Cystic Fibrosis team with Dr Tarek Saba, second left

Until very recently people with cystic fibrosis (CF) were not expected to live past the age of 20.

CF is a lethal genetic condition that causes thick mucus to build up in the lungs, digestive tract and other parts of the body but a new drug treatment is transforming the lives of 90 per cent of patients.

It is just one of the many transformative drug breakthroughs that have revolutionised care since the NHS was founded in 1948.

Nearly three-quarters of local patients with cystic fibrosis are also benefiting from home-monitoring of their condition thanks to the work of Blackpool Adult Cystic Fibrosis Service.

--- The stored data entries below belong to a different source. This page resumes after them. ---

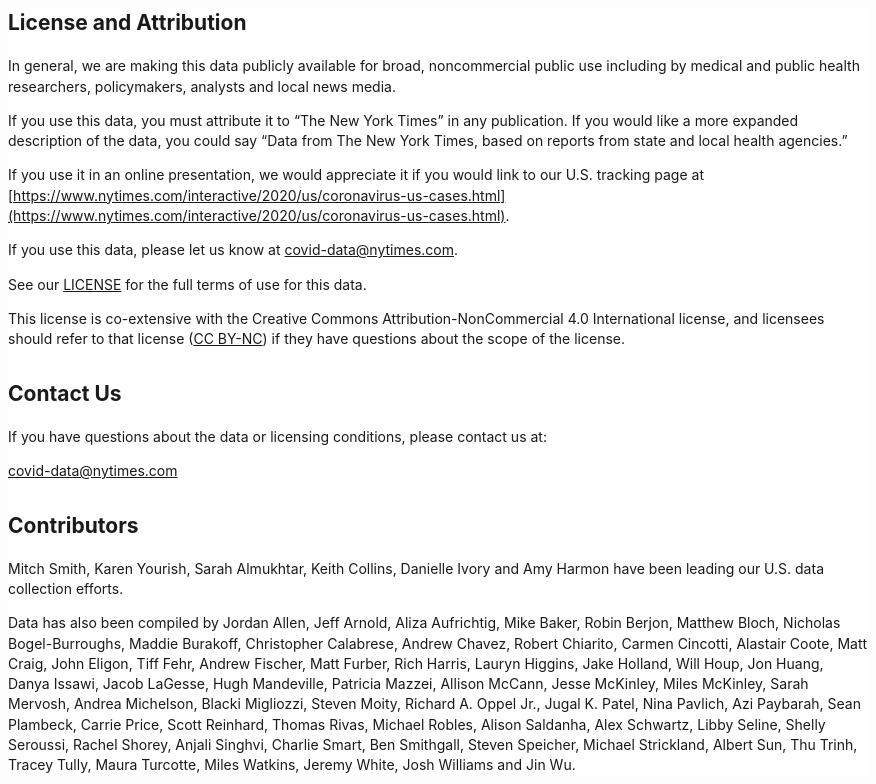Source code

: ## License and Attribution

In general, we are making this data publicly available for broad, noncommercial public use including by medical and public health researchers, policymakers, analysts and local news media.

If you use this data, you must attribute it to “The New York Times” in any publication. If you would like a more expanded description of the data, you could say “Data from The New York Times, based on reports from state and local health agencies.”

If you use it in an online presentation, we would appreciate it if you would link to our U.S. tracking page at [https://www.nytimes.com/interactive/2020/us/coronavirus-us-cases.html](https://www.nytimes.com/interactive/2020/us/coronavirus-us-cases.html).

If you use this data, please let us know at covid-data@nytimes.com.

See our [LICENSE](LICENSE) for the full terms of use for this data.

This license is co-extensive with the Creative Commons Attribution-NonCommercial 4.0 International license, and licensees should refer to that license ([CC BY-NC](https://creativecommons.org/licenses/by-nc/4.0/legalcode)) if they have questions about the scope of the license.


## Contact Us

If you have questions about the data or licensing conditions, please contact us at:

covid-data@nytimes.com


## Contributors

Mitch Smith, Karen Yourish, Sarah Almukhtar, Keith Collins, Danielle Ivory and Amy Harmon have been leading our U.S. data collection efforts.

Data has also been compiled by Jordan Allen, Jeff Arnold, Aliza Aufrichtig, Mike Baker, Robin Berjon, Matthew Bloch, Nicholas Bogel-Burroughs, Maddie Burakoff, Christopher Calabrese, Andrew Chavez, Robert Chiarito, Carmen Cincotti, Alastair Coote, Matt Craig, John Eligon, Tiff Fehr, Andrew Fischer, Matt Furber, Rich Harris, Lauryn Higgins, Jake Holland, Will Houp, Jon Huang, Danya Issawi, Jacob LaGesse, Hugh Mandeville, Patricia Mazzei, Allison McCann, Jesse McKinley, Miles McKinley, Sarah Mervosh, Andrea Michelson, Blacki Migliozzi, Steven Moity, Richard A. Oppel Jr., Jugal K. Patel, Nina Pavlich, Azi Paybarah, Sean Plambeck, Carrie Price, Scott Reinhard, Thomas Rivas, Michael Robles, Alison Saldanha, Alex Schwartz, Libby Seline, Shelly Seroussi, Rachel Shorey, Anjali Singhvi, Charlie Smart, Ben Smithgall, Steven Speicher, Michael Strickland, Albert Sun, Thu Trinh, Tracey Tully, Maura Turcotte, Miles Watkins, Jeremy White, Josh Williams and Jin Wu.
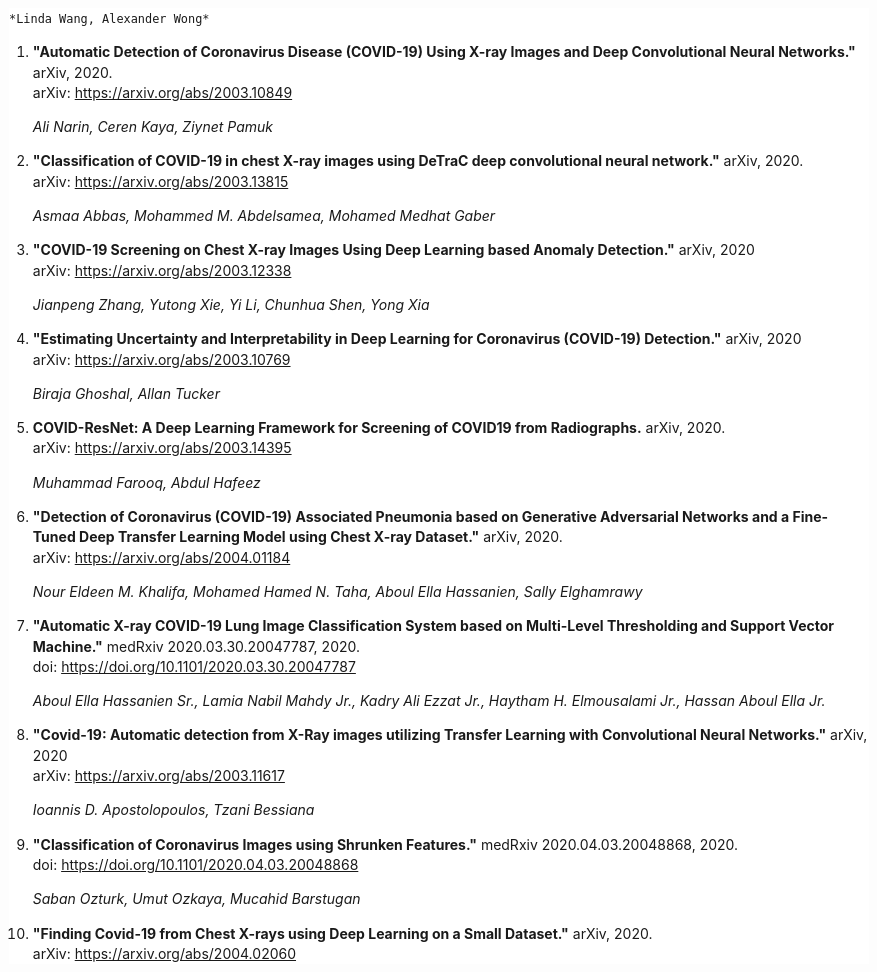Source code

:    *Linda Wang, Alexander Wong*

1. **"Automatic Detection of Coronavirus Disease (COVID-19) Using X-ray Images and Deep Convolutional Neural Networks."** arXiv, 2020.<br>
arXiv: https://arxiv.org/abs/2003.10849

    *Ali Narin, Ceren Kaya, Ziynet Pamuk*

1. **"Classification of COVID-19 in chest X-ray images using DeTraC deep convolutional neural network."** arXiv, 2020. <br>
arXiv: https://arxiv.org/abs/2003.13815

    *Asmaa Abbas, Mohammed M. Abdelsamea, Mohamed Medhat Gaber*

1. **"COVID-19 Screening on Chest X-ray Images Using Deep Learning based Anomaly Detection."** arXiv, 2020 <br>
arXiv: https://arxiv.org/abs/2003.12338

    *Jianpeng Zhang, Yutong Xie, Yi Li, Chunhua Shen, Yong Xia*

1. **"Estimating Uncertainty and Interpretability in Deep Learning for Coronavirus (COVID-19) Detection."** arXiv, 2020 <br>
arXiv: https://arxiv.org/abs/2003.10769

    *Biraja Ghoshal, Allan Tucker*
 
1. **COVID-ResNet: A Deep Learning Framework for Screening of COVID19 from Radiographs.** arXiv, 2020. <br>
arXiv: https://arxiv.org/abs/2003.14395

    *Muhammad Farooq, Abdul Hafeez*

1. **"Detection of Coronavirus (COVID-19) Associated Pneumonia based on Generative Adversarial Networks and a Fine-Tuned Deep Transfer Learning Model using Chest X-ray Dataset."** arXiv, 2020. <br>
arXiv: https://arxiv.org/abs/2004.01184

    *Nour Eldeen M. Khalifa, Mohamed Hamed N. Taha, Aboul Ella Hassanien, Sally Elghamrawy*

1. **"Automatic X-ray COVID-19 Lung Image Classification System based on Multi-Level Thresholding and Support Vector Machine."** medRxiv 2020.03.30.20047787, 2020. <br>
doi: https://doi.org/10.1101/2020.03.30.20047787

    *Aboul Ella Hassanien Sr., Lamia Nabil Mahdy Jr., Kadry Ali Ezzat Jr., Haytham H. Elmousalami Jr., Hassan Aboul Ella Jr.*


1. **"Covid-19: Automatic detection from X-Ray images utilizing Transfer Learning with Convolutional Neural Networks."** arXiv, 2020 <br>
arXiv: https://arxiv.org/abs/2003.11617

    *Ioannis D. Apostolopoulos, Tzani Bessiana*

1. **"Classification of Coronavirus Images using Shrunken Features."** medRxiv 2020.04.03.20048868, 2020. <br>
doi: https://doi.org/10.1101/2020.04.03.20048868

    *Saban Ozturk, Umut Ozkaya, Mucahid Barstugan*

1. **"Finding Covid-19 from Chest X-rays using Deep Learning on a Small Dataset."** arXiv, 2020. <br>
arXiv: https://arxiv.org/abs/2004.02060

CF patients were particularly vulnerable to infection during the Covid-19 pandemic and often unable to leave their homes for medical appointments.

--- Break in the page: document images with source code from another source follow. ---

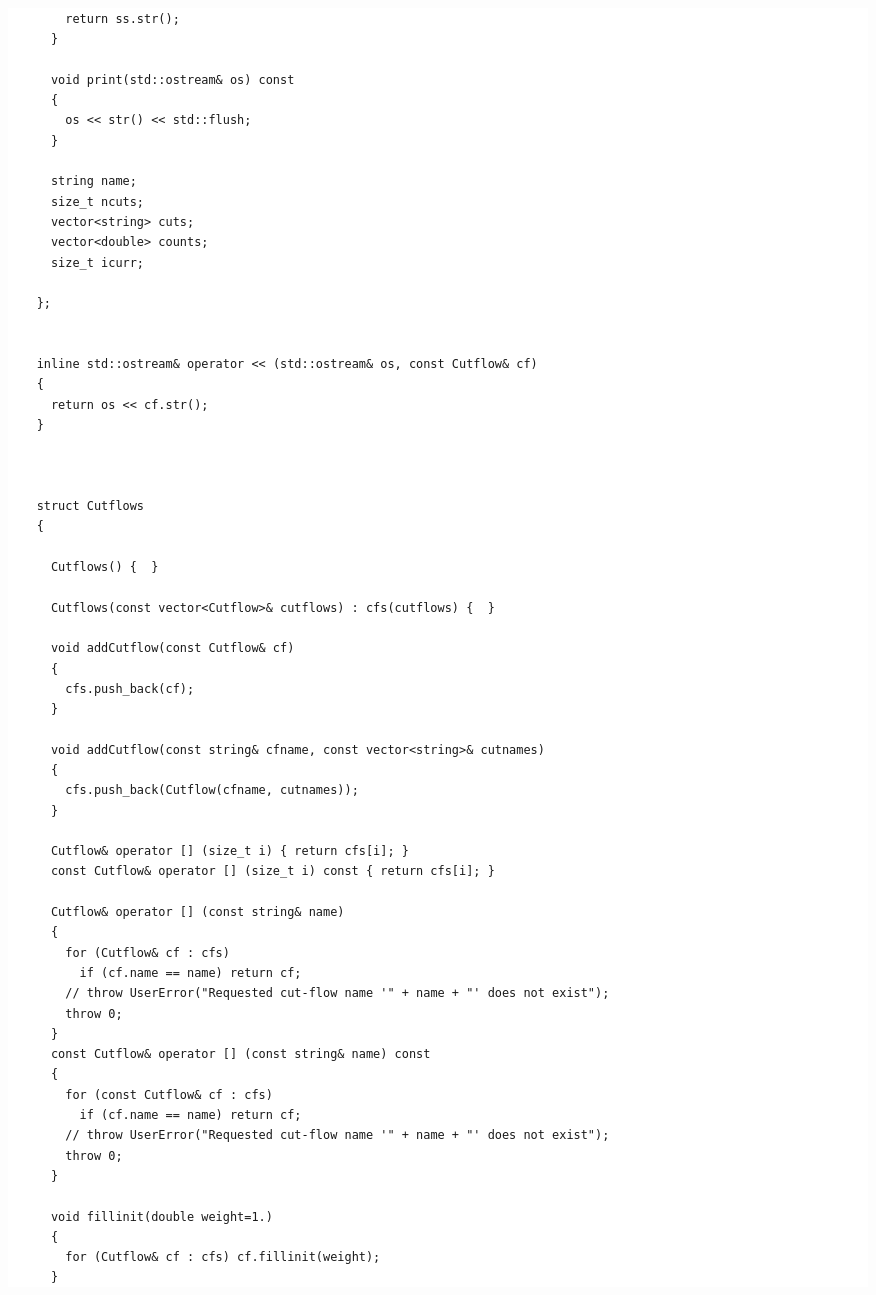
 ```
        return ss.str();
      }

      void print(std::ostream& os) const
      {
        os << str() << std::flush;
      }

      string name;
      size_t ncuts;
      vector<string> cuts;
      vector<double> counts;
      size_t icurr;

    };


    inline std::ostream& operator << (std::ostream& os, const Cutflow& cf)
    {
      return os << cf.str();
    }



    struct Cutflows
    {

      Cutflows() {  }

      Cutflows(const vector<Cutflow>& cutflows) : cfs(cutflows) {  }

      void addCutflow(const Cutflow& cf)
      {
        cfs.push_back(cf);
      }

      void addCutflow(const string& cfname, const vector<string>& cutnames)
      {
        cfs.push_back(Cutflow(cfname, cutnames));
      }

      Cutflow& operator [] (size_t i) { return cfs[i]; }
      const Cutflow& operator [] (size_t i) const { return cfs[i]; }

      Cutflow& operator [] (const string& name)
      {
        for (Cutflow& cf : cfs)
          if (cf.name == name) return cf;
        // throw UserError("Requested cut-flow name '" + name + "' does not exist");
        throw 0;
      }
      const Cutflow& operator [] (const string& name) const
      {
        for (const Cutflow& cf : cfs)
          if (cf.name == name) return cf;
        // throw UserError("Requested cut-flow name '" + name + "' does not exist");
        throw 0;
      }

      void fillinit(double weight=1.)
      {
        for (Cutflow& cf : cfs) cf.fillinit(weight);
      }
```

“We had to run video and telephone clinics instead of seeing people face-to-face,” said Service Director Dr Tarek Saba, who leads the team. “These were very popular with patients – in fact, we had higher clinic attendances online that we had in-person before the pandemic.

“But the problem was we couldn’t make the usual face-to-face observations which give us essential data about how patients’ condition is progressing.”

As Covid restrictions were lifted, Dr Saba’s team were supported by the Trust’s Clinical Quality Academy to work out how they could keep the convenience of remote care but restore the observations.

They did this by successfully applying for NHS community funding to pay for a range of clinical technology, such as diabetic sensors and blood monitors, which allow patients to monitor themselves at home and send the data to the CF team.

“We have nearly 75% of patients now doing their own monitoring,” said Dr Saba.

Jamie has been a patient at Blackpool for many years. Pre-pandemic he regularly had to make a nearly 100-mile, inconvenient round trip from home to hospital for his check-ups. He says the pandemic changed all that and the new remote-monitoring service has allowed him to move away to Cambridge “but still keep the team at Blackpool caring for me and who know me so well”.

Dr Saba added: “Patients like being in control and having a sense of ownership over their condition. It will be interesting to see over the longer term if this approach also improves patients’ overall management of their condition.

“Covid was a terrible time for so many people but at least on this occasion some good has come of it – and with the new drug treatment patients can look forward to a much more normal life.”